Long ago, in a land far away, there was a corporate board with members alive with passion, respected by their peers, easily engaging with senior management, and receiving accolades from general staff. Meetings started and ended on time, agendas were adhered to, and meeting minutes were accurate. The ambiance from the top down was warm and collegial, and whistleblowers were praised and rewarded for their candor.
Does this sound like fantasy land? It doesn’t have to be a fantasy. How many of the above features are present in your board life? If the number is low, have you paused and reflected why? Do you even have the data about the health of your board?
Revitalising a board can involve several steps:
1) Get out of the boardroom:
Boards set the corporate tone of an organisation but unless their ‘boots’ are on the ground occasionally, they are setting the tone through a megaphone – sending directives into corporate airspace. Directives themselves are words, static text on paper or digital particles. Board members are people, and people are the human element which operationalises corporate values. Board members are meant to be the living examples of ethical behaviour across the defined values of the organisation (e.g., integrity, compassion, teamwork, quality). Is there visible alignment at your organisation?
Boots on the ground board members are those who are engaging with the staff of their organisation at all levels: communal lunches, moderating professional development sessions, participating in volunteer days, participating in organisational town hall meetings, being ethically tangible with employees. If your shoes are still shiny, you’ve not been in the trenches with the staff.
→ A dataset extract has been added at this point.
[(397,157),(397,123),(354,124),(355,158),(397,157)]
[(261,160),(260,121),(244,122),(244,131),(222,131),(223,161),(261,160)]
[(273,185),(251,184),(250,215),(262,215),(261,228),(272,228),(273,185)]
The board megaphone will never go away, nor should it; but board members need to regularly don the team uniform, whether it be overalls, steel toe shoes, or a T-shirt and trainers and engage with the crew.
2) Take the pulse:
Boards should know the “health” of their organisation beyond its finances. Is it a toxic workplace? Is there a culture of fear? Does profit usurp ethics when staff make decisions? The board should know the answers to these questions, and also the reasons for their “health status”. If the board doesn’t know this information, they are like a surgeon wearing a blindfold during surgery – going through the motions, but not seeing what needs attention.
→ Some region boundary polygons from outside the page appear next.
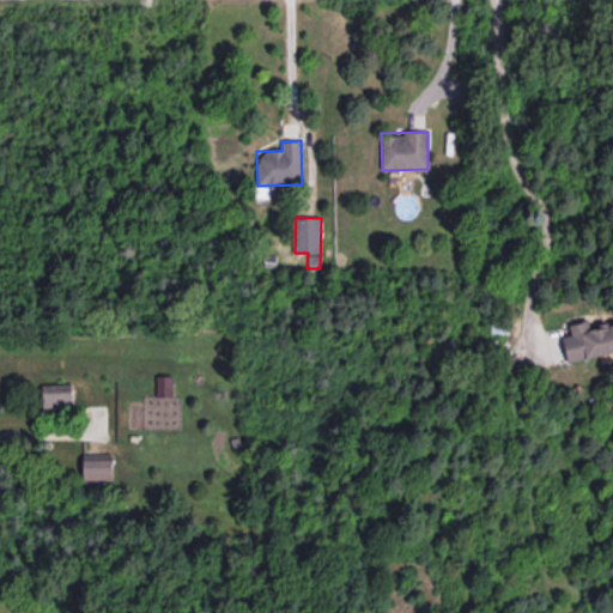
[(612,352),(612,323),(590,329),(588,320),(569,323),(571,334),(563,337),(568,362),(612,352)]
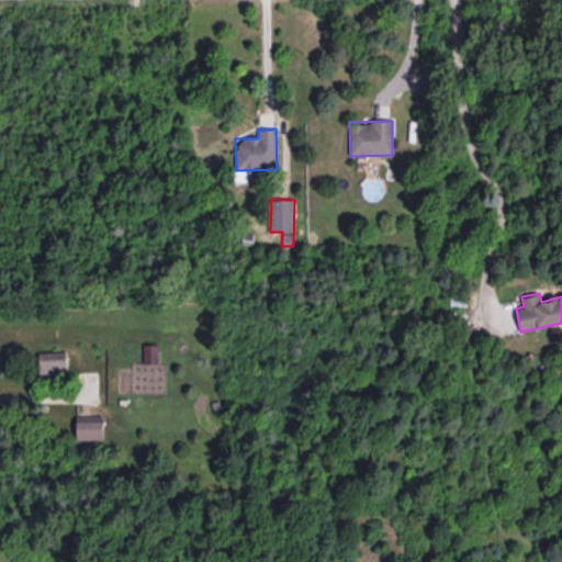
[(157,344),(143,344),(143,363),(157,363),(157,344)]
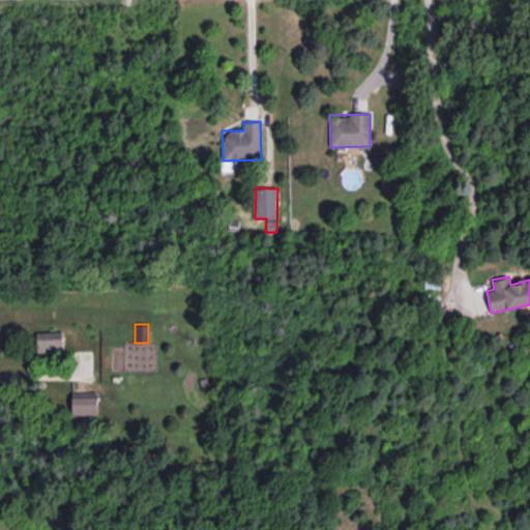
[(62,351),(62,331),(36,332),(36,352),(62,351)]
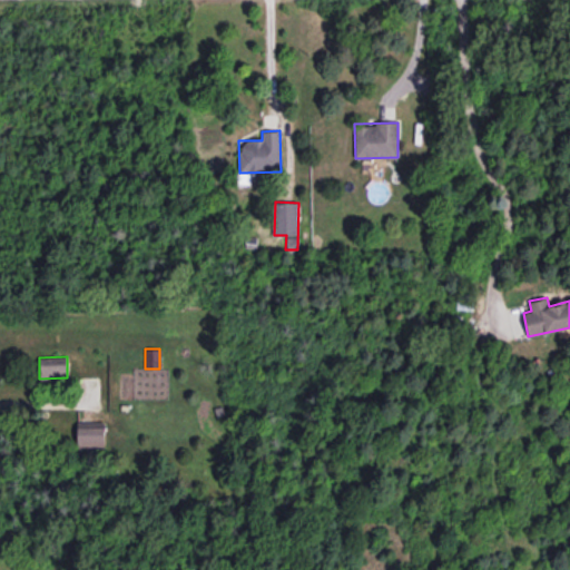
[(77,446),(105,445),(104,422),(77,422),(77,446)]
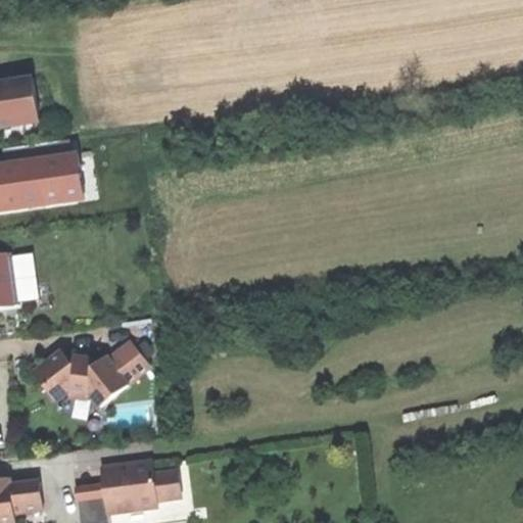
[(0,85),(0,129),(40,123),(34,81),(0,85)]
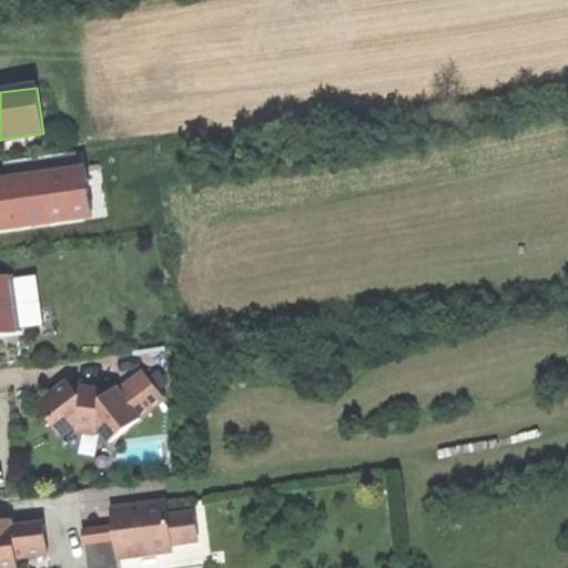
[(75,153),(4,163),(7,181),(78,171),(75,153)]
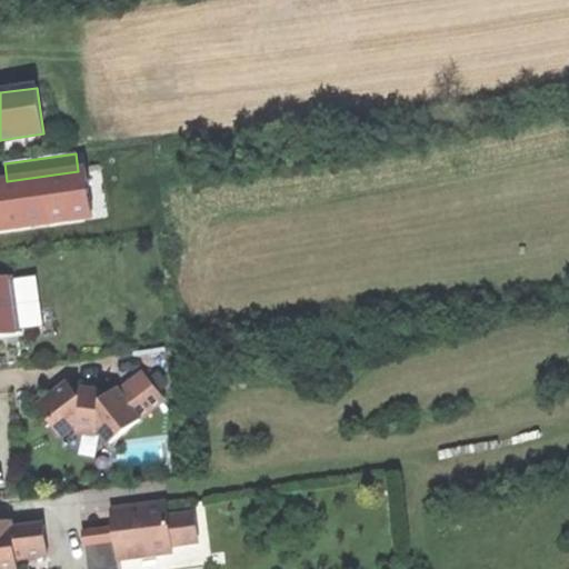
[(78,171),(7,181),(0,181),(0,232),(93,220),(87,170),(78,171)]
Boards can take the pulse of their organisation in several ways, one of which is implementing, resourcing, and monitoring a robust whistleblower management system (WMS). These systems provide a channel for employees (current and former) to report their concerns about misconduct and unethical behaviour, with the trust that the organisation will listen and respond with meaningful corrective action. The board should be informed of the performance of the WMS on a periodic basis, looking for trends, and ensuring the WMS is optimised to protect and support whistleblowers, and investigations are thorough and fair.
Boards can also sponsor and promote organisational surveys which anonymously query staff about corporate culture (attitudes, beliefs, values) and climate (behaviour), identifying areas of strength and weakness. If employees indicate they lack trust in the board or have ethical concerns about board conflict of interest, for example, steps can be taken to explore perceptions and re-earn stakeholder trust.
Boards are rightly focused on governance, but ethical values and behaviour are foundational to governance – not the other way ‘round. Backwards governance considers ethics an afterthought, rather than a corporate strength. Just as humans need oxygen, boards need ethics. Trust from stakeholders is not automatic, it is earned by trustworthy behaviour.
3) Conflict of Interest (COI) Management:
Boards can be the focus of embarrassment when a Member with undisclosed or otherwise poorly managed COI is implicated in the public arena. This breach of trust can go viral across the organisation, yet COI dilemmas such as this are often preventable. A board which implements and adheres to COI policies and procedures will build ethical robustness in its dealings, as well as its external perception. Members should perform an annual COI disclosure, as well as routine disclosures in the setting of corporate voting.
4) Training and Mentoring for Board Members:
New board members sometimes receive no training regarding their role and responsibilities, and this can lead to misunderstandings and difficult meetings. As a board member, senior executives step into a new role of governance (from their management role) and onboarding and mentoring help to build confidence, as well as identify areas for skill enhancement. Onboarding and training can be tailored to a board member’s prior experience and the work setting (in person, virtual). The results can help optimise board discussions and negotiations. Mentors can be found on the current board, as well as through external professional societies.
There are many components to fostering healthy board culture, however these four critical steps should be part of every board, whether new or longstanding, for-profit or non-profit. Each is a step of organisational ethics, and each pairs with essential concepts in governance leadership. Breathe life into your board by adding these steps to your regimen, and the fantasy of a robust board culture can become a reality. This can have broad-reaching impact in overall corporate culture and workplace behaviour.